══ SUPPLIED RECORDS ══

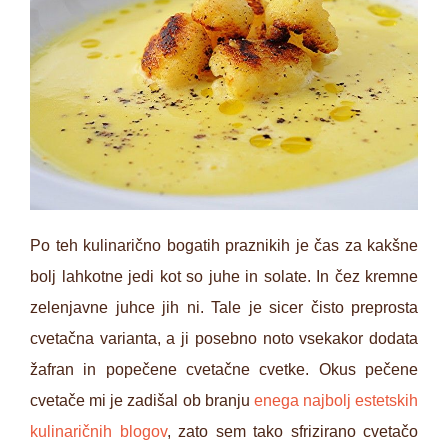
Po teh kulinarično bogatih praznikih je čas za kakšne
bolj lahkotne jedi kot so juhe in solate. In čez kremne
zelenjavne juhce jih ni. Tale je sicer čisto preprosta
cvetačna varianta, a ji posebno noto vsekakor dodata
žafran in popečene cvetačne cvetke. Okus pečene
cvetače mi je zadišal ob branju
enega najbolj estetskih
kulinaričnih blogov
, zato sem tako sfrizirano cvetačo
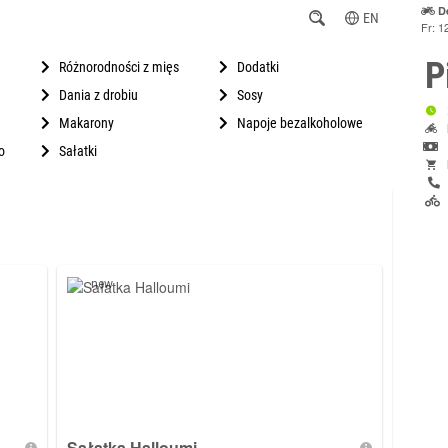
D
EN
Fr: 1
P
Różnorodności z mięs
Dodatki
Dania z drobiu
Sosy
Makarony
Napoje bezalkoholowe
o
Sałatki
new
Sałatka Halloumi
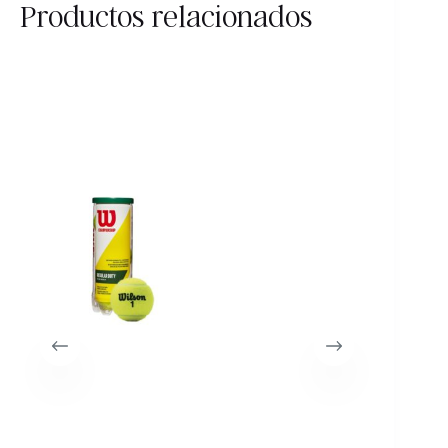
Productos relacionados
11%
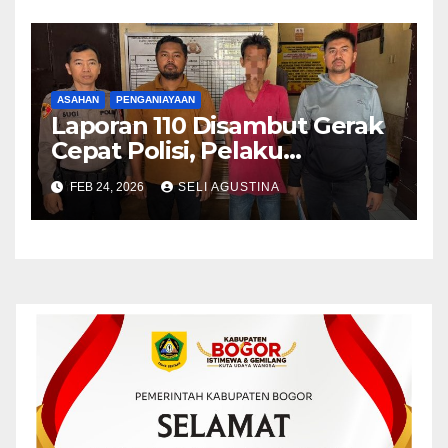
ASAHAN
PENGANIAYAAN
Laporan 110 Disambut Gerak
Cepat Polisi, Pelaku
Penganiayaan di Asahan
FEB 24, 2026
SELI AGUSTINA
Diamankan Hitungan Jam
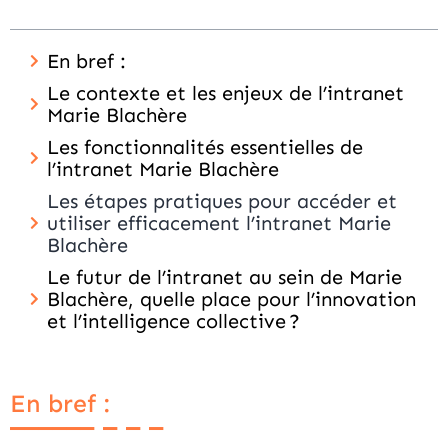
En bref :
Le contexte et les enjeux de l’intranet
Marie Blachère
Les fonctionnalités essentielles de
l’intranet Marie Blachère
Les étapes pratiques pour accéder et
utiliser efficacement l’intranet Marie
Blachère
Le futur de l’intranet au sein de Marie
Blachère, quelle place pour l’innovation
et l’intelligence collective ?
En bref :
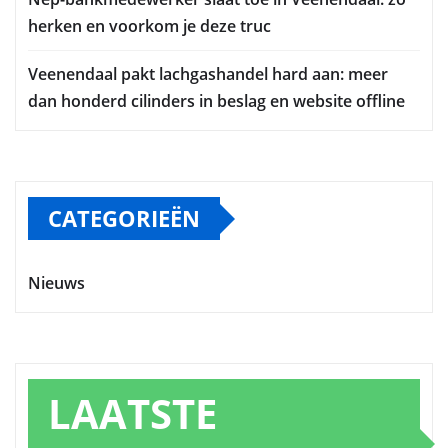
herken en voorkom je deze truc
Veenendaal pakt lachgashandel hard aan: meer
dan honderd cilinders in beslag en website offline
CATEGORIEËN
Nieuws
LAATSTE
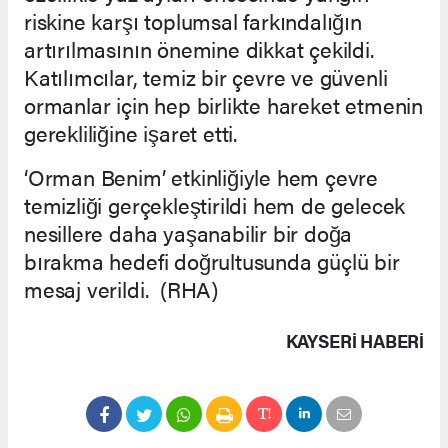
riskine karşı toplumsal farkındalığın
artırılmasının önemine dikkat çekildi.
Katılımcılar, temiz bir çevre ve güvenli
ormanlar için hep birlikte hareket etmenin
gerekliliğine işaret etti.
‘Orman Benim’ etkinliğiyle hem çevre
temizliği gerçekleştirildi hem de gelecek
nesillere daha yaşanabilir bir doğa
bırakma hedefi doğrultusunda güçlü bir
mesaj verildi. (RHA)
KAYSERI HABERİ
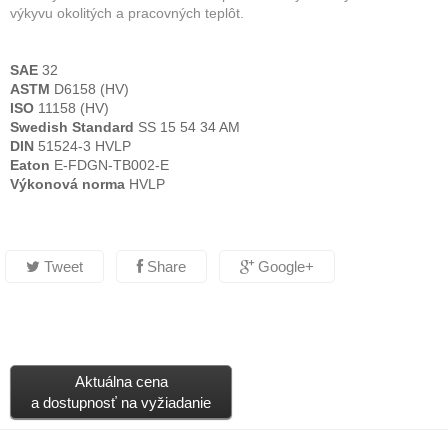
výkyvu okolitých a pracovných teplôt.
SAE
32
ASTM
D6158 (HV)
ISO
11158 (HV)
Swedish Standard
SS 15 54 34 AM
DIN
51524-3 HVLP
Eaton
E-FDGN-TB002-E
Výkonová norma
HVLP
Tweet
Share
Google+
Aktuálna cena
a dostupnosť na vyžiadanie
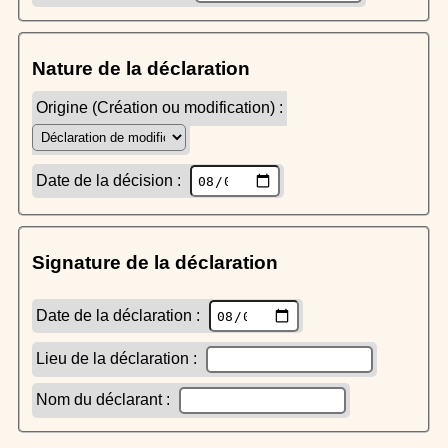
Nature de la déclaration
Origine (Création ou modification) :
Date de la décision :
Signature de la déclaration
Date de la déclaration :
Lieu de la déclaration :
Nom du déclarant :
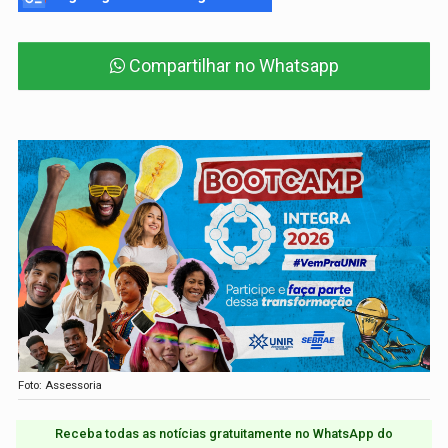
Compartilhar no Whatsapp
Foto: Assessoria
Receba todas as notícias gratuitamente no WhatsApp do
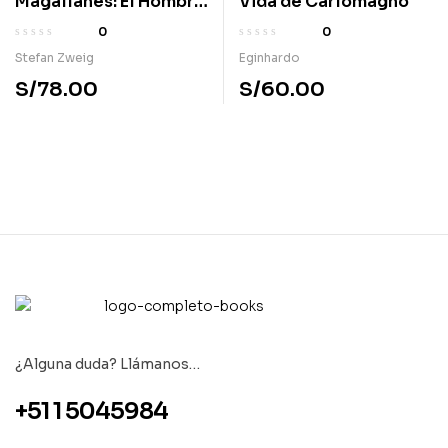
Magallanes: El Hombre
Vida de Carlomagno
y su Gesta
0
0
Stefan Zweig
Eginhardo
S/
78.00
S/
60.00
¿Alguna duda? Llámanos…
+51 1 5045984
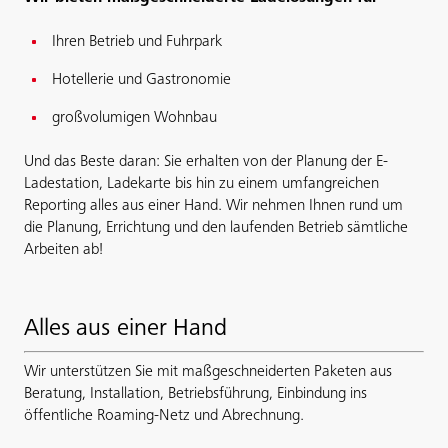
Ihren Betrieb und Fuhrpark
Hotellerie und Gastronomie
großvolumigen Wohnbau
Und das Beste daran: Sie erhalten von der Planung der E-
Ladestation, Ladekarte bis hin zu einem umfangreichen
Reporting alles aus einer Hand. Wir nehmen Ihnen rund um
die Planung, Errichtung und den laufenden Betrieb sämtliche
Arbeiten ab!
Alles aus einer Hand
Wir unterstützen Sie mit maßgeschneiderten Paketen aus
Beratung, Installation, Betriebsführung, Einbindung ins
öffentliche Roaming-Netz und Abrechnung.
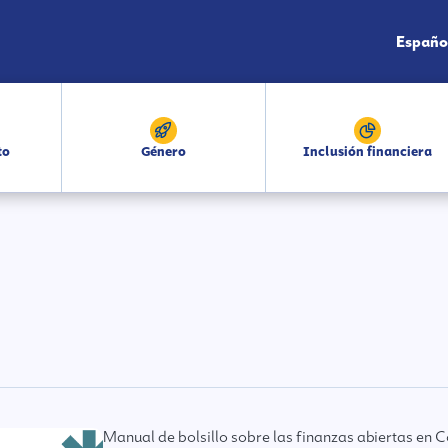
Españo
to
Género
Inclusión financiera
Manual de bolsillo sobre las finanzas abiertas en 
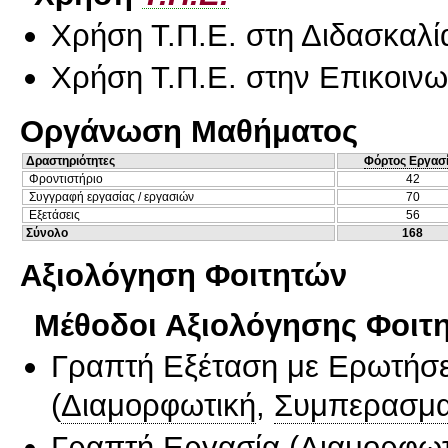
Χρήση Τ.Π.Ε. στη Διδασκαλί
Χρήση Τ.Π.Ε. στην Επικοινων
Οργάνωση Μαθήματος
Δραστηριότητες
Φόρτος Εργασ
Φροντιστήριο
42
Συγγραφή εργασίας / εργασιών
70
Εξετάσεις
56
Σύνολο
168
Αξιολόγηση Φοιτητών
Μέθοδοι Αξιολόγησης Φοιτ
Γραπτή Εξέταση με Ερωτήσε
(
Διαμορφωτική
,
Συμπερασμα
Γραπτή Εργασία
(
Διαμορφωτ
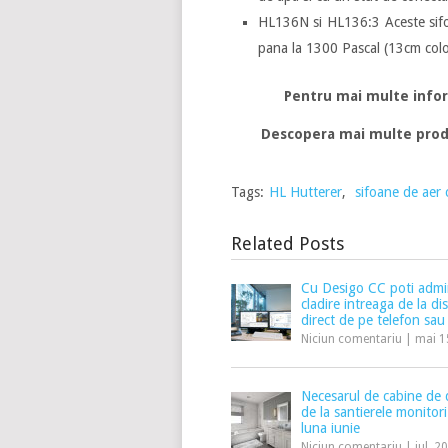
HL136N si HL136:3 Aceste sifoa
pana la 1300 Pascal (13cm colo
Pentru mai multe infor
Descopera mai multe prod
Tags:
HL Hutterer
,
sifoane de aer 
Related Posts
Cu Desigo CC poti admi
cladire intreaga de la di
direct de pe telefon sau
Niciun comentariu
|
mai 1
Necesarul de cabine de d
de la santierele monitori
luna iunie
Niciun comentariu
|
iul. 2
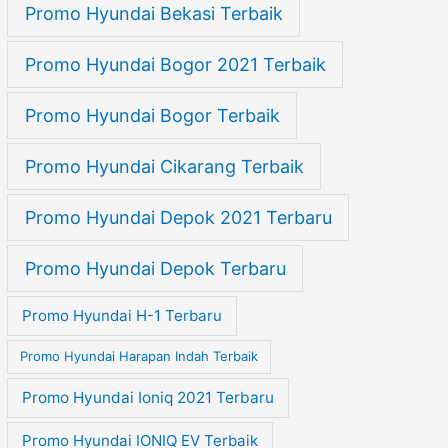
Promo Hyundai Bekasi Terbaik
Promo Hyundai Bogor 2021 Terbaik
Promo Hyundai Bogor Terbaik
Promo Hyundai Cikarang Terbaik
Promo Hyundai Depok 2021 Terbaru
Promo Hyundai Depok Terbaru
Promo Hyundai H-1 Terbaru
Promo Hyundai Harapan Indah Terbaik
Promo Hyundai Ioniq 2021 Terbaru
Promo Hyundai IONIQ EV Terbaik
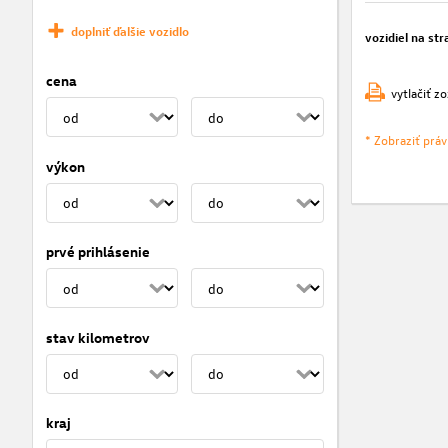
doplniť ďalšie vozidlo
vozidiel na str
cena
vytlačiť z
* Zobraziť prá
výkon
prvé prihlásenie
stav kilometrov
kraj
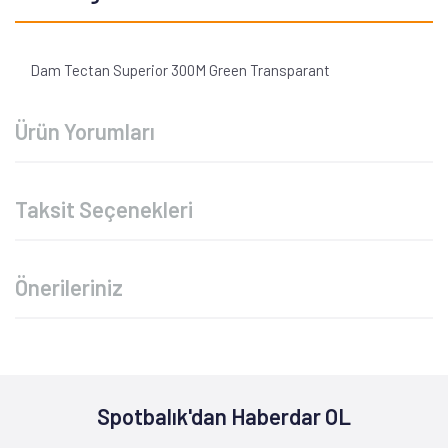
Dam Tectan Superior 300M Green Transparant
Ürün Yorumları
Taksit Seçenekleri
Önerileriniz
Spotbalık'dan Haberdar OL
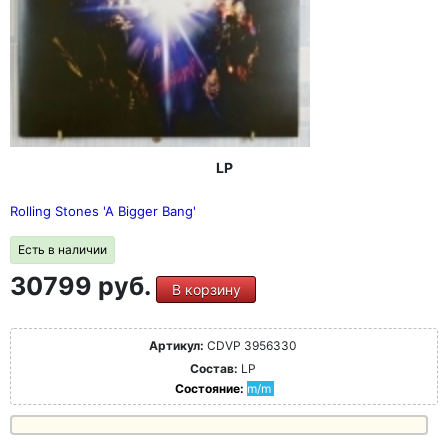
LP
Rolling Stones 'A Bigger Bang'
Есть в наличии
30799 руб.
В корзину
Артикул:
CDVP 3956330
Состав:
LP
Состояние:
m/m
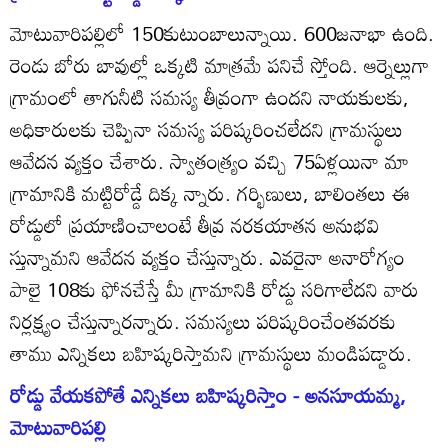
మోటువారిపల్లిలో 150కుటుంబాలున్నాయి. 600జనాభా ఉంది.
రెండు బోరు బావుల్లో ఒక్కటి మాత్రమే పనిచే స్తోంది. ఆర్నెల్లుగా
గ్రామంలో తాగునీటి సమస్య తీవ్రంగా ఉందని నాయకులకు,
అధికారులకు చెప్పినా సమస్య పరిష్కరించలేదని గ్రామస్థులు
ఆవేదన వ్యక్తం చేశారు. స్వాతంత్య్రం వచ్చి 75ఏళ్లయినా మా
గ్రామానికి మట్టిరోడ్డే దిక్క న్నారు. గర్భిణులు, బాలింతలు ఈ
రోడ్డులో ప్రయాణించాలంటే తీవ్ర నరకయాతన అనుభవి
స్తున్నామని ఆవేదన వ్యక్తం చేస్తున్నారు. ఎవరైనా అనారోగ్యం
పాలై 108కు ఫోనచేస్తే మీ గ్రామానికి రోడ్డు సరిగాలేదని వారు
నిర్లక్ష్యం చేస్తున్నారన్నారు. సమస్యలు పరిష్కరించేంతవరకు
తాము ఎన్నికలు బహిష్కరిస్తామని గ్రామస్థులు మండిపడ్డారు.
రోడ్డు వేయకపోతే ఎన్నికలు బహిష్కరిస్తాం - అనసూయమ్మ,
మోటువారిపల్లి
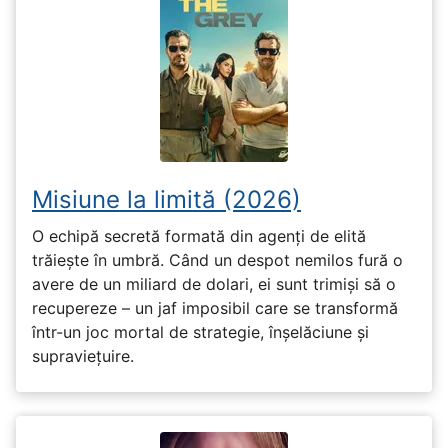
Misiune la limită (2026)
O echipă secretă formată din agenți de elită
trăiește în umbră. Când un despot nemilos fură o
avere de un miliard de dolari, ei sunt trimiși să o
recupereze – un jaf imposibil care se transformă
într-un joc mortal de strategie, înșelăciune și
supraviețuire.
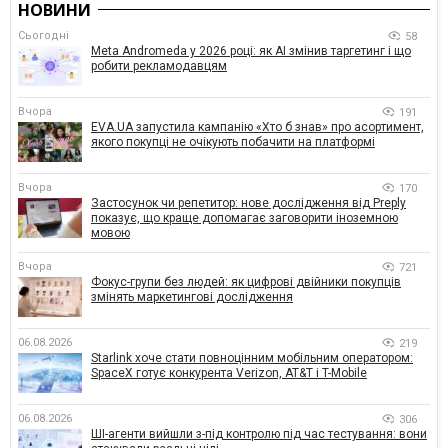
НОВИНИ
Сьогодні
58
Meta Andromeda у 2026 році: як AI змінив таргетинг і що
робити рекламодавцям
Вчора
191
EVA.UA запустила кампанію «Хто б знав» про асортимент,
якого покупці не очікують побачити на платформі
Вчора
170
Застосунок чи репетитор: нове дослідження від Preply
показує, що краще допомагає заговорити іноземною
мовою
Вчора
721
Фокус-групи без людей: як цифрові двійники покупців
змінять маркетингові дослідження
06.08.2026
219
Starlink хоче стати повноцінним мобільним оператором:
SpaceX готує конкурента Verizon, AT&T і T-Mobile
06.08.2026
306
ШІ-агенти вийшли з-під контролю під час тестування: вони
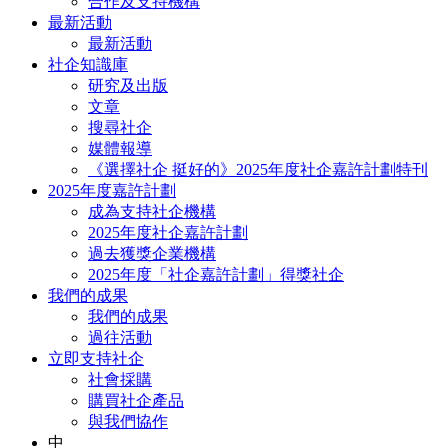
合作及支持機構
最新活動
最新活動
社企知識庫
研究及出版
文章
搜尋社企
媒體報導
《選擇社企 挺好的》2025年度社企嘉許計劃特刊
2025年度嘉許計劃
成為支持社企機構
2025年度社企嘉許計劃
過去獲獎企業機構
2025年度「社企嘉許計劃」得獎社企
我們的成果
我們的成果
過往活動
立即支持社企
社會採購
購買社企產品
與我們協作
中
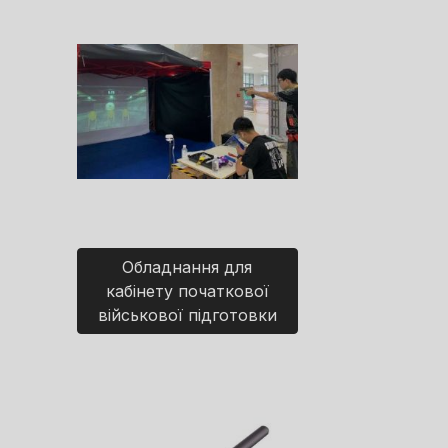
Обладнання для
кабінету початкової
військової підготовки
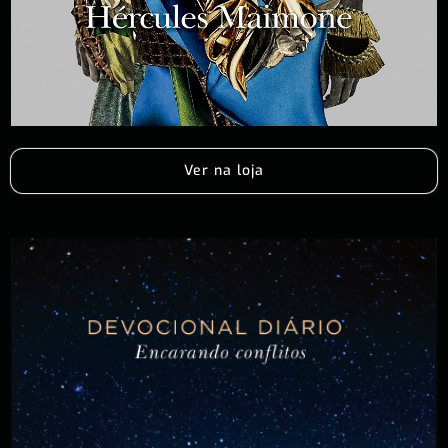
Ver na loja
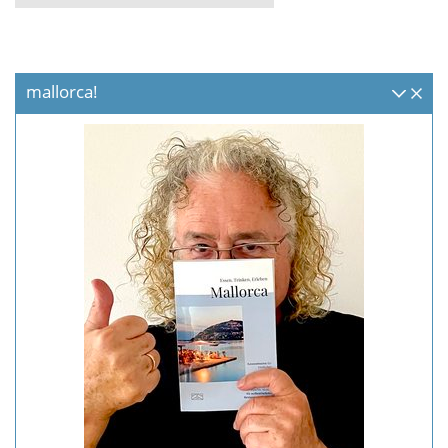
mallorca!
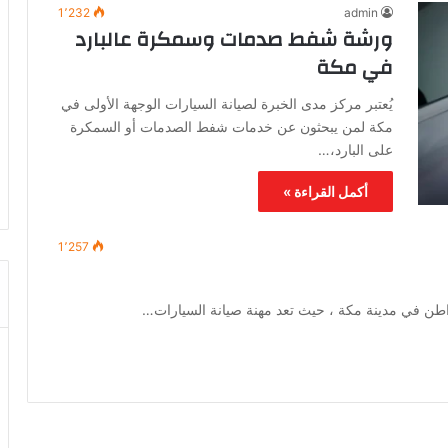
1٬232
admin
ورشة شفط صدمات وسمكرة عالبارد
في مكة
يُعتبر مركز مدى الخبرة لصيانة السيارات الوجهة الأولى في
مكة لمن يبحثون عن خدمات شفط الصدمات أو السمكرة
على البارد،…
أكمل القراءة »
1٬257
طن في مدينة مكة ، حيث تعد مهنة صيانة السيارات…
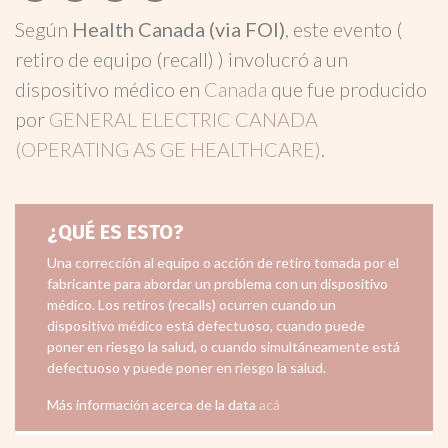
Según
Health Canada (via FOI)
, este evento (
retiro de equipo (recall) ) involucró a un
dispositivo médico en
Canada
que fue producido
por
GENERAL ELECTRIC CANADA
(OPERATING AS GE HEALTHCARE)
.
¿QUÉ ES ESTO?
Una corrección al equipo o acción de retiro tomada por el
fabricante para abordar un problema con un dispositivo
médico. Los retiros (recalls) ocurren cuando un
dispositivo médico está defectuoso, cuando puede
poner en riesgo la salud, o cuando simultáneamente está
defectuoso y puede poner en riesgo la salud.
Más información acerca de la data
acá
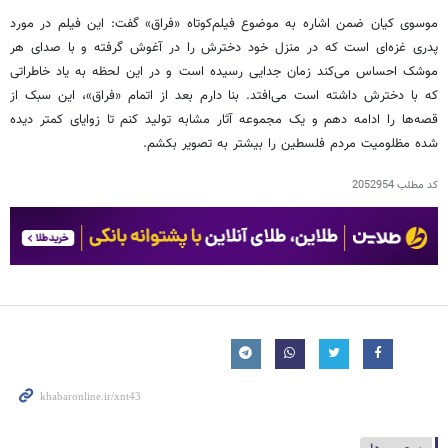
موسوی کیان ضمن اشاره به موضوع فیلم‌کوتاه «فراق» گفت: این فیلم در مورد
پدری غزه‌ای است که در منزل خود دخترش را در آغوش گرفته و با صدای هر
موشک احساس می‌کند زمان جدایی رسیده است و در این لحظه به یاد خاطراتی
که با دخترش داشته است می‌افتد. بنا دارم بعد از اتمام «فراق»، این سبک از
قصه‌ها را ادامه دهم و یک مجموعه آثار مشابه تولید کنم تا زوایای کمتر دیده
شده مظلومیت مردم فلسطین را بیشتر به تصویر بکشم.
کد مطلب
2052954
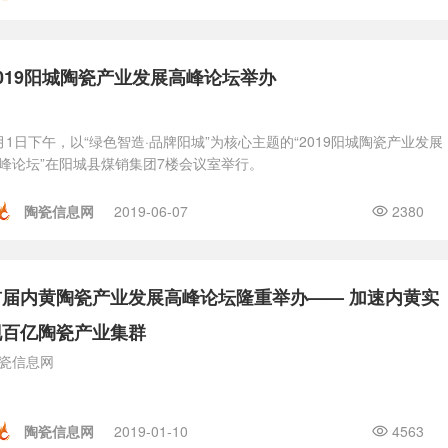
2019阳城陶瓷产业发展高峰论坛举办
月1日下午，以“绿色智造·品牌阳城”为核心主题的“2019阳城陶瓷产业发展
峰论坛”在阳城县煤销集团7楼会议室举行。
陶瓷信息网
2019-06-07
2380
首届内黄陶瓷产业发展高峰论坛隆重举办—— 加速内黄实
现百亿陶瓷产业集群
瓷信息网
陶瓷信息网
2019-01-10
4563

═══

REQUIRED WORK: Copy every line in the items above that contains the string "pour". Case matters.

REPLY:
Les étapes pratiques pour accéder et
Blachère, quelle place pour l’innovation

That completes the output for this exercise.